The indorsement upon the note to the effect that it was indorsed by the payee Logsdon to Waldrip for value received, together with its possession by Waldrip, and all the other circumstances surrounding the transaction, at least entitled the court to presume, there being no evidence to the contrary, that Waldrip, the surety, had paid the apparent value of the note to Logsdon, and was the owner of it. This being so, the Blacks, for whom he had become surety, were bound to reimburse Waldrip for what he had been obliged to pay on account of their failure to pay the note, as they promised to do. Having never been in reality, as to the Blacks, a maker of the note, but a mere surety, upon his being compelled to make payment to Logsdon of what was due upon it, he became the equitable assignee of the note, it being the principal undertaking, and entitled to enforce its payment according to its tenor and effect, as the holder thereof, as well as to foreclose the mortgage, which was the collateral security. (3 Pomeroy's Eq. Jur., sec. 1419, note 1; Cottrel's Appeal , 23 Pa. St. 294; Lidderdale v. Robinson, 2 Brock. 159.) Chief Justice Marshall, in the case last mentioned, tersely, yet most forcibly, says: "When a person has paid money for which others were responsible, the equitable claim which such payment gives him on those who were so responsible shall be clothed with the legal garb with which the contract he has discharged was invested, and he shall be substituted, to every equitable extent and purpose, in the place of the creditor whose claim he has discharged." (See also Ellsworth v. Lockwood , 42 N.Y. 93, middle of page, and numerous cases there cited.)
We are of opinion that the mortgage sought to be foreclosed was not void for uncertainty.

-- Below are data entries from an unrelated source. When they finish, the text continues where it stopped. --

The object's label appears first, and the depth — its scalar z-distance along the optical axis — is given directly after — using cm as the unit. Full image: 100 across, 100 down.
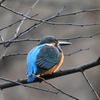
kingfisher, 529
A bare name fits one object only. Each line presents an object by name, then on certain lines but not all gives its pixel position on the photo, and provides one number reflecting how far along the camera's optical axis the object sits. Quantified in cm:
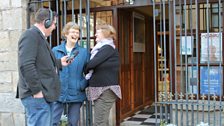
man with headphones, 359
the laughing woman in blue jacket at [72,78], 459
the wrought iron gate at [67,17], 527
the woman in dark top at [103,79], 445
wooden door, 684
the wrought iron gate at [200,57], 547
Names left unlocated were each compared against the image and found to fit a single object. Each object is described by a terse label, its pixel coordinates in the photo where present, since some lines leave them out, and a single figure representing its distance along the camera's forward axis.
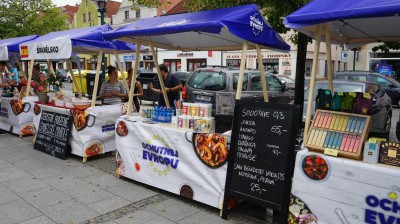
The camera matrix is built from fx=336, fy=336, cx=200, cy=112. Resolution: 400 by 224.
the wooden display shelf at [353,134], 3.17
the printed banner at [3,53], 8.41
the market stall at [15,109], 8.05
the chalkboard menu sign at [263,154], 3.50
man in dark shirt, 6.99
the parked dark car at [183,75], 17.30
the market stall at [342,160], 2.94
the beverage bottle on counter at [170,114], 4.98
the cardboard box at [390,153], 2.99
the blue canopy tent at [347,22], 2.84
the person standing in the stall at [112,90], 6.97
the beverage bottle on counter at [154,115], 5.05
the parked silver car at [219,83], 8.61
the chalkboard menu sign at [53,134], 6.33
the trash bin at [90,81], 17.03
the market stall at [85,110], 6.16
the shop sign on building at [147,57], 36.66
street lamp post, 11.24
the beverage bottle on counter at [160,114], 4.99
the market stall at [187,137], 4.05
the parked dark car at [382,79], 13.83
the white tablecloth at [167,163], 4.15
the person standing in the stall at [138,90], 8.02
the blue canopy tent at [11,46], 8.45
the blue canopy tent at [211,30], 3.98
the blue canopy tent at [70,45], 6.24
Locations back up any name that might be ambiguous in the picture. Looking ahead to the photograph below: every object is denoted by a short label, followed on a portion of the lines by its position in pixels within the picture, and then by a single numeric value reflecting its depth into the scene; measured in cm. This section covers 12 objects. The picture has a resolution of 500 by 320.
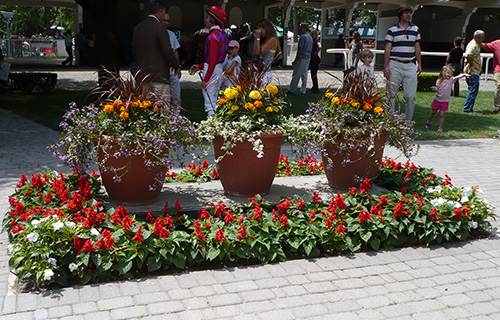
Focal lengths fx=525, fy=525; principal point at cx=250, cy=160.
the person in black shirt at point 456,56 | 1508
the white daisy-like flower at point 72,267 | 370
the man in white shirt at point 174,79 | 846
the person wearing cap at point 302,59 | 1427
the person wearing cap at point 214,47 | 793
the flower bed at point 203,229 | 382
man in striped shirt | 897
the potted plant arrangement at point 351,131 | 523
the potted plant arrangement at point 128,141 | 457
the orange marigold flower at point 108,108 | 467
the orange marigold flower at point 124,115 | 464
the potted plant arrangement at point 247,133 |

But it does not necessarily follow, from the proposition of law just cited as authority, that the person who has paid his money for which others are responsible should, in this case, although "clothed with the legal garb with which the contract he has discharged was invested," be allowed to be reimbursed to any greater extent that the amount, principal and interest, he has been obliged to pay out, together with legal interest upon the gross sum so [16 P. 228] paid out from the date of its payment. In other words, it does not follow, in this case, that because the surety can recover, according to the terms of the note, the principal and interest he actually paid out, that he can also recover, from and after the time of his payment of that sum, one per cent per month interest as provided in the note; he is simply entitled to recover the legal rate of interest upon the whole sum of money he has paid out from the date of that payment.
It would appear, therefore, that the judgment should be so modified as that it be reduced by the sum of $ 17.13, which is the excess of interest allowed by the court over and above what was legally due on the thirty-first day of December, 1886, the date of the rendition of that judgment. In all other respects the judgment and order should be affirmed.
The Court. -- For the reasons given in the foregoing opinion, let the judgment be modified as above indicated, and as modified, the judgment and order are affirmed.